A film that came out just a bit too late
Dec 02, 2008 in politics
I went to a preview screening of Gus Van Sant’s Milk a few weeks ago (it was a great film, Sean Penn will likely get another Oscar odd, and probably few other people too. I’m looking at you James Franco!).
Yes, it’s a sad film. But it also gave me that feeling in the back of my head that if this film had come out just a couple of short months ago (say in the weeks before California voted on Proposition 8…) things might have gone a little bit differently.

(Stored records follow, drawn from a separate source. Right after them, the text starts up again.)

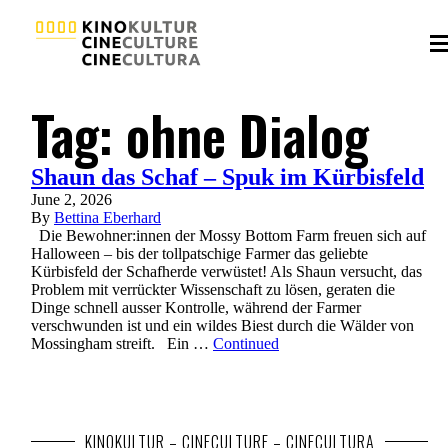
Tag:
ohne Dialog
Shaun das Schaf – Spuk im Kürbisfeld
June 2, 2026
By
Bettina Eberhard
Die Bewohner:innen der Mossy Bottom Farm freuen sich auf
Halloween – bis der tollpatschige Farmer das geliebte
Kürbisfeld der Schafherde verwüstet! Als Shaun versucht, das
Problem mit verrückter Wissenschaft zu lösen, geraten die
Dinge schnell ausser Kontrolle, während der Farmer
verschwunden ist und ein wildes Biest durch die Wälder von
Mossingham streift. Ein …
Continued
KINOKULTUR – CINECULTURE – CINECULTURA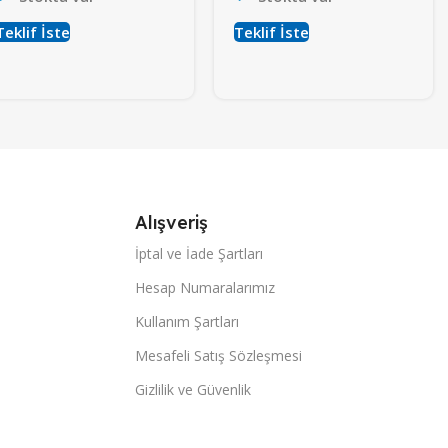
Teklif İste
Teklif İste
Alışveriş
İptal ve İade Şartları
Hesap Numaralarımız
Kullanım Şartları
Mesafeli Satış Sözleşmesi
Gizlilik ve Güvenlik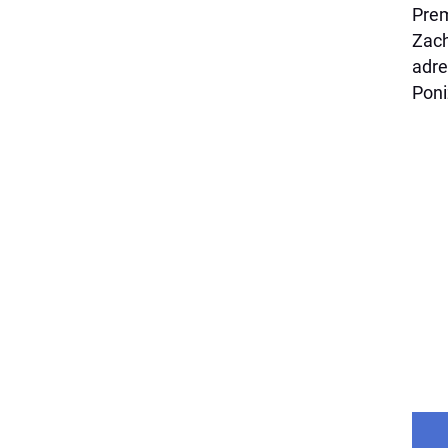
Prem
Zach
adre
Poni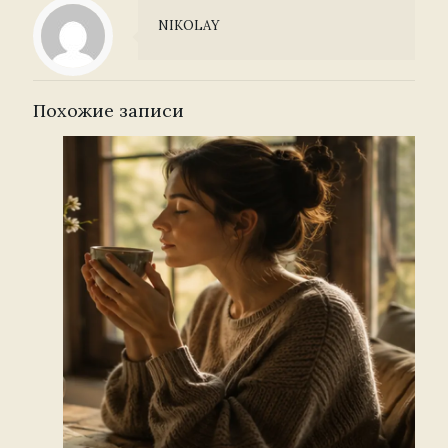
NIKOLAY
Похожие записи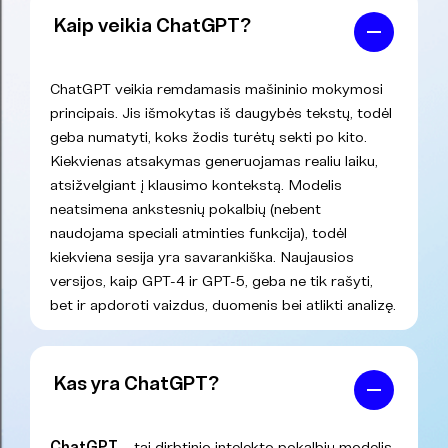
Kaip veikia ChatGPT?
ChatGPT veikia remdamasis mašininio mokymosi
principais. Jis išmokytas iš daugybės tekstų, todėl
geba numatyti, koks žodis turėtų sekti po kito.
Kiekvienas atsakymas generuojamas realiu laiku,
atsižvelgiant į klausimo kontekstą. Modelis
neatsimena ankstesnių pokalbių (nebent
naudojama speciali atminties funkcija), todėl
kiekviena sesija yra savarankiška. Naujausios
versijos, kaip GPT-4 ir GPT-5, geba ne tik rašyti,
bet ir apdoroti vaizdus, duomenis bei atlikti analizę.
Kas yra ChatGPT?
ChatGPT
– tai dirbtinio intelekto pokalbių modelis,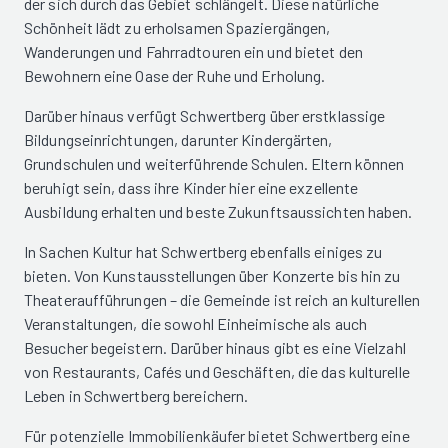
der sich durch das Gebiet schlängelt. Diese natürliche
Schönheit lädt zu erholsamen Spaziergängen,
Wanderungen und Fahrradtouren ein und bietet den
Bewohnern eine Oase der Ruhe und Erholung.
Darüber hinaus verfügt Schwertberg über erstklassige
Bildungseinrichtungen, darunter Kindergärten,
Grundschulen und weiterführende Schulen. Eltern können
beruhigt sein, dass ihre Kinder hier eine exzellente
Ausbildung erhalten und beste Zukunftsaussichten haben.
In Sachen Kultur hat Schwertberg ebenfalls einiges zu
bieten. Von Kunstausstellungen über Konzerte bis hin zu
Theateraufführungen – die Gemeinde ist reich an kulturellen
Veranstaltungen, die sowohl Einheimische als auch
Besucher begeistern. Darüber hinaus gibt es eine Vielzahl
von Restaurants, Cafés und Geschäften, die das kulturelle
Leben in Schwertberg bereichern.
Für potenzielle Immobilienkäufer bietet Schwertberg eine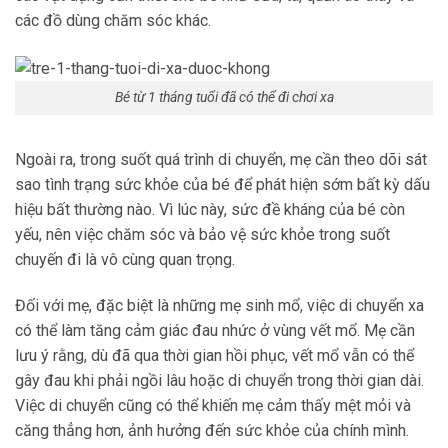
các đồ dùng chăm sóc khác.
Bé từ 1 tháng tuổi đã có thể đi chơi xa
Ngoài ra, trong suốt quá trình di chuyển, mẹ cần theo dõi sát
sao tình trạng sức khỏe của bé để phát hiện sớm bất kỳ dấu
hiệu bất thường nào. Vì lúc này, sức đề kháng của bé còn
yếu, nên việc chăm sóc và bảo vệ sức khỏe trong suốt
chuyến đi là vô cùng quan trọng.
Đối với mẹ, đặc biệt là những mẹ sinh mổ, việc di chuyển xa
có thể làm tăng cảm giác đau nhức ở vùng vết mổ. Mẹ cần
lưu ý rằng, dù đã qua thời gian hồi phục, vết mổ vẫn có thể
gây đau khi phải ngồi lâu hoặc di chuyển trong thời gian dài.
Việc di chuyển cũng có thể khiến mẹ cảm thấy mệt mỏi và
căng thẳng hơn, ảnh hưởng đến sức khỏe của chính mình.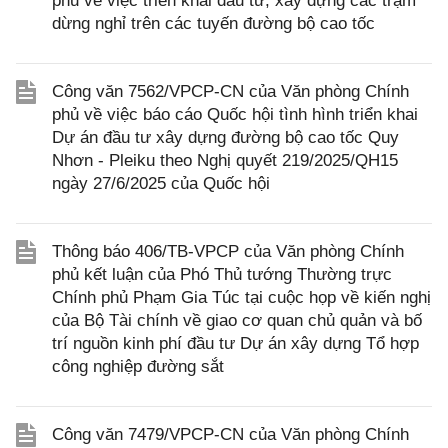
phủ về việc triển khai đầu tư, xây dựng các trạm
dừng nghỉ trên các tuyến đường bộ cao tốc
Công văn 7562/VPCP-CN của Văn phòng Chính
phủ về việc báo cáo Quốc hội tình hình triển khai
Dự án đầu tư xây dựng đường bộ cao tốc Quy
Nhơn - Pleiku theo Nghị quyết 219/2025/QH15
ngày 27/6/2025 của Quốc hội
Thông báo 406/TB-VPCP của Văn phòng Chính
phủ kết luận của Phó Thủ tướng Thường trực
Chính phủ Phạm Gia Túc tại cuộc họp về kiến nghị
của Bộ Tài chính về giao cơ quan chủ quản và bố
trí nguồn kinh phí đầu tư Dự án xây dựng Tổ hợp
công nghiệp đường sắt
Công văn 7479/VPCP-CN của Văn phòng Chính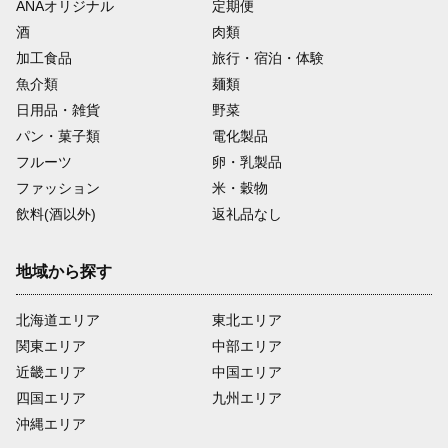
ANAオリジナル
定期便
酒
肉類
加工食品
旅行・宿泊・体験
魚介類
麺類
日用品・雑貨
野菜
パン・菓子類
電化製品
フルーツ
卵・乳製品
ファッション
米・穀物
飲料(酒以外)
返礼品なし
地域から探す
北海道エリア
東北エリア
関東エリア
中部エリア
近畿エリア
中国エリア
四国エリア
九州エリア
沖縄エリア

Keith Olbermann’s moving monologue An American Tail movie about the Prop.8 vote has been zipping around the Internet, the New Yorker’s Hendrik Hertzberg has a brilliant essay in last week’s New Yorker. The first paragraph lays out the Church of Latter Day Saint’s hypocrisy over Prop. 8.
In today’s Slate, Dennis Lim ponders the question that I’ve been asking for weeks, whether Gus Van Sant’s film could’ve swayed the vote.
The passage of Prop 8 transformed Van Sant’s film from a delicate, serious-minded period biopic into something altogether more urgent and emotional: a threnody, a catharsis, a call to action. Its hero, played by an unusually warm and giddy Sean Penn, is not simply a trailblazer who threw open closet doors; he’s a prophet whose words still matter and, what’s more, have gone sadly unheeded. There are moments in the film that now seem to traverse time and space, as if telepathically addressing the struggles of the present day. As the Prop 6 results start to roll in, Harvey tells his followers: “If this thing passes, fight the hell back.”
Well, California’s progressives are fighting back. The photos of Prop. 8 protests are moving download Tunnel Rats dvd and will hopefully get progressives riled up. I’m also hoping that Gus Van Sant and those surrounding the film realize that they’ve got a chance to make things a bit more fair for those who just want a bit of love.